Personal information
- Born: October 29, 1959 (age 66) Chattanooga, Tennessee, U.S.
- Listed height: 6 ft 5 in (1.96 m)
- Listed weight: 258 lb (117 kg)

Career information
- High school: Mifflin (Columbus, Ohio)
- College: Kansas State
- NFL draft: 1981: 5th round, 130th overall pick

Career history
- New England Patriots (1981–1982);

Career NFL statistics
- Games played: 7
- Stats at Pro Football Reference

= Stevan Clark =

American football player (born 1959)

Stevan Dion Clark (born October 29, 1959) is a former National Football League (NFL) defensive end who played for the New England Patriots in the 1981 and 1982 seasons.

==Early life==
Clark was born in Chattanooga, Tennessee.

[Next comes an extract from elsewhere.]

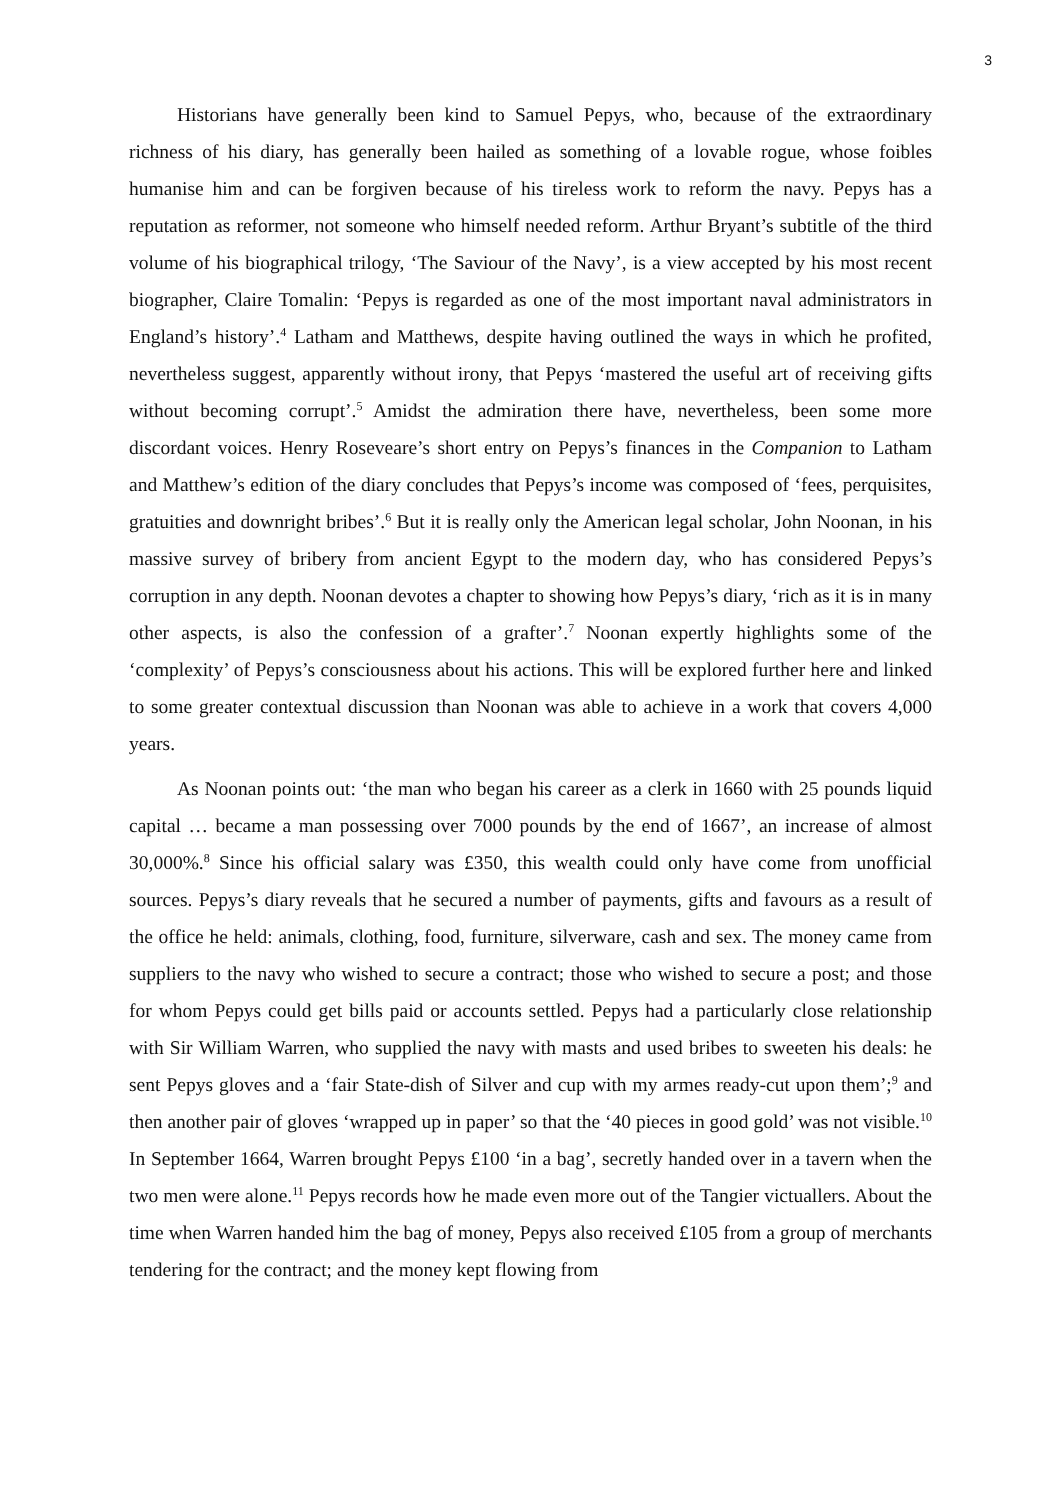3
Historians have generally been kind to Samuel Pepys, who, because of the extraordinary richness of his diary, has generally been hailed as something of a lovable rogue, whose foibles humanise him and can be forgiven because of his tireless work to reform the navy. Pepys has a reputation as reformer, not someone who himself needed reform. Arthur Bryant’s subtitle of the third volume of his biographical trilogy, ‘The Saviour of the Navy’, is a view accepted by his most recent biographer, Claire Tomalin: ‘Pepys is regarded as one of the most important naval administrators in England’s history’.<sup>4</sup> Latham and Matthews, despite having outlined the ways in which he profited, nevertheless suggest, apparently without irony, that Pepys ‘mastered the useful art of receiving gifts without becoming corrupt’.<sup>5</sup> Amidst the admiration there have, nevertheless, been some more discordant voices. Henry Roseveare’s short entry on Pepys’s finances in the Companion to Latham and Matthew’s edition of the diary concludes that Pepys’s income was composed of ‘fees, perquisites, gratuities and downright bribes’.<sup>6</sup> But it is really only the American legal scholar, John Noonan, in his massive survey of bribery from ancient Egypt to the modern day, who has considered Pepys’s corruption in any depth. Noonan devotes a chapter to showing how Pepys’s diary, ‘rich as it is in many other aspects, is also the confession of a grafter’.<sup>7</sup> Noonan expertly highlights some of the ‘complexity’ of Pepys’s consciousness about his actions. This will be explored further here and linked to some greater contextual discussion than Noonan was able to achieve in a work that covers 4,000 years.
As Noonan points out: ‘the man who began his career as a clerk in 1660 with 25 pounds liquid capital … became a man possessing over 7000 pounds by the end of 1667’, an increase of almost 30,000%.<sup>8</sup> Since his official salary was £350, this wealth could only have come from unofficial sources. Pepys’s diary reveals that he secured a number of payments, gifts and favours as a result of the office he held: animals, clothing, food, furniture, silverware, cash and sex. The money came from suppliers to the navy who wished to secure a contract; those who wished to secure a post; and those for whom Pepys could get bills paid or accounts settled. Pepys had a particularly close relationship with Sir William Warren, who supplied the navy with masts and used bribes to sweeten his deals: he sent Pepys gloves and a ‘fair State-dish of Silver and cup with my armes ready-cut upon them’;<sup>9</sup> and then another pair of gloves ‘wrapped up in paper’ so that the ‘40 pieces in good gold’ was not visible.<sup>10</sup> In September 1664, Warren brought Pepys £100 ‘in a bag’, secretly handed over in a tavern when the two men were alone.<sup>11</sup> Pepys records how he made even more out of the Tangier victuallers. About the time when Warren handed him the bag of money, Pepys also received £105 from a group of merchants tendering for the contract; and the money kept flowing from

He attended Miffin High School in Columbus, Ohio.

==College==
Clark went to Kansas State University. As a freshman and sophomore, he played defensive tackle; however, Clark switched to defensive end for his junior and senior years. In 1980, as a senior, he had 68 tackles and four sacks. He earned Player-of-the-week honors vs. Iowa State on October 11, 1980 with 14 tackles, one sack, and one fumble recovery. After his senior season, he appeared in the 1980 Blue/Gray Game and the 1981 Senior Bowl.

He graduated in spring 1981 with a degree in elementary education.

==Professional career==
In April 1981, he was drafted in the 5th round (pick 130) of the NFL Draft by the New England Patriots. He was placed on injured reserve on September 1, 1981, but was reactivated a month later and saw special teams duty and some DE time before injuring his left knee in a late season 19–10 loss to the Buffalo Bills. He was replaced on injured reserve on December 16, 1981. Coaches and teammates said he had great speed and was an excellent pass rusher and would most likely compete for a starting job in the 1982 season. After a 2–14 rookie year and a new coaching staff in 1982, Clark was moved from defensive end to add depth to the Patriot offensive line. During the strike-shortened 1982 season, Clark saw limited regular season action. Clark returned to the Patriots in 1983 and appeared in all four pre-season games before being waived in September. He signed with the San Francisco 49ers in February 1984; however, a knee injury in camp that summer ended his career.